# Task objective
Copy precisely the first line of the material below and every later line, stopping with the line that contains "стороны не изменили цену договора по ГК РФ;".

# Source material

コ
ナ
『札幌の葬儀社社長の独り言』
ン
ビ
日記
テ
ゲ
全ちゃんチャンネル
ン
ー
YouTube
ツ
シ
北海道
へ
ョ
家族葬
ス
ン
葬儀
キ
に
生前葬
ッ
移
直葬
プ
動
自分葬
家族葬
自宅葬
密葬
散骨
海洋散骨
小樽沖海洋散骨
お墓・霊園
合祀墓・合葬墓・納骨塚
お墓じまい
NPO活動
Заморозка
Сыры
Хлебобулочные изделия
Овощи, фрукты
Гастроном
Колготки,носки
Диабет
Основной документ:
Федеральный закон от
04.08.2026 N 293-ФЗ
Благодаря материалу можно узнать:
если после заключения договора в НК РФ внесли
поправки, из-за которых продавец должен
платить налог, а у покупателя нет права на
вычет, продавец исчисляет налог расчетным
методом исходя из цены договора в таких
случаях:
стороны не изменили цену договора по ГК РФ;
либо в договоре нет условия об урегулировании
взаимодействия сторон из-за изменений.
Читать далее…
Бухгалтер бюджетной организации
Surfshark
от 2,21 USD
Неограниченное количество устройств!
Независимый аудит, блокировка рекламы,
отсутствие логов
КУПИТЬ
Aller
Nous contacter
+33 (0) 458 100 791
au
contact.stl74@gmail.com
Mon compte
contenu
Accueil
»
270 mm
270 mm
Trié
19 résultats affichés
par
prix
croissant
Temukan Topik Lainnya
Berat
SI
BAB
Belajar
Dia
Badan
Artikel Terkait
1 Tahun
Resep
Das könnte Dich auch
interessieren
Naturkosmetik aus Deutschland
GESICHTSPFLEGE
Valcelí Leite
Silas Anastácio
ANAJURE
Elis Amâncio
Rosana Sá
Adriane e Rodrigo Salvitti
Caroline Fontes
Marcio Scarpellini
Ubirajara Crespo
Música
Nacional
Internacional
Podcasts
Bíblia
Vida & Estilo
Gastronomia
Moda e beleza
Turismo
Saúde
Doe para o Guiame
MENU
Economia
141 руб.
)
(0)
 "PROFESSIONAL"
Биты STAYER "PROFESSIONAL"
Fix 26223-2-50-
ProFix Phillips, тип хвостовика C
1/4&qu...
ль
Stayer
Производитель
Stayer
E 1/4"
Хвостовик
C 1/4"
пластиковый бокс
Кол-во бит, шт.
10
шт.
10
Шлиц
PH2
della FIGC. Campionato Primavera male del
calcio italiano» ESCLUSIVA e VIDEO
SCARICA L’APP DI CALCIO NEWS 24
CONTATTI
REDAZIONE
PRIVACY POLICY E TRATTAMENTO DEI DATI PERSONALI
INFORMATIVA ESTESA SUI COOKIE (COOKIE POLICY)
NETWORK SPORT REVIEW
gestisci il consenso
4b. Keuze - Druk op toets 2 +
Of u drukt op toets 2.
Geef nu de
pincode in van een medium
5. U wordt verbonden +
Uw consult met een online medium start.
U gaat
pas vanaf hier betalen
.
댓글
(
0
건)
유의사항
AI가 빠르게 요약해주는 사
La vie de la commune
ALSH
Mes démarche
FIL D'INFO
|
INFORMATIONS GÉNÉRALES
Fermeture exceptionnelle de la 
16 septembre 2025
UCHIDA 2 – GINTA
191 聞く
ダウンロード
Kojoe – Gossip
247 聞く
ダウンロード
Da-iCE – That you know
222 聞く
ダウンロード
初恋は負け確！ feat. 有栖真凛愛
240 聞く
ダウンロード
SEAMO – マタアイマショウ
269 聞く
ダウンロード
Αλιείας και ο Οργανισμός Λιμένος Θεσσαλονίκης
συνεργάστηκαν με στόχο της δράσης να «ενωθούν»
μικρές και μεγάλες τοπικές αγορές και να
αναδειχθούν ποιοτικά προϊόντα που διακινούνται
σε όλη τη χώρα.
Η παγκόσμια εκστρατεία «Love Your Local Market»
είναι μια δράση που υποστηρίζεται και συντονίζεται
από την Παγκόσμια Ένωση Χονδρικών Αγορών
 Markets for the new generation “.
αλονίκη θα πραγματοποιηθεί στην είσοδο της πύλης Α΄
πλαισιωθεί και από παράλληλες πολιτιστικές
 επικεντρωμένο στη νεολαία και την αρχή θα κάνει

# Written reply
コ
ナ
『札幌の葬儀社社長の独り言』
ン
ビ
日記
テ
ゲ
全ちゃんチャンネル
ン
ー
YouTube
ツ
シ
北海道
へ
ョ
家族葬
ス
ン
葬儀
キ
に
生前葬
ッ
移
直葬
プ
動
自分葬
家族葬
自宅葬
密葬
散骨
海洋散骨
小樽沖海洋散骨
お墓・霊園
合祀墓・合葬墓・納骨塚
お墓じまい
NPO活動
Заморозка
Сыры
Хлебобулочные изделия
Овощи, фрукты
Гастроном
Колготки,носки
Диабет
Основной документ:
Федеральный закон от
04.08.2026 N 293-ФЗ
Благодаря материалу можно узнать:
если после заключения договора в НК РФ внесли
поправки, из-за которых продавец должен
платить налог, а у покупателя нет права на
вычет, продавец исчисляет налог расчетным
методом исходя из цены договора в таких
случаях:
стороны не изменили цену договора по ГК РФ;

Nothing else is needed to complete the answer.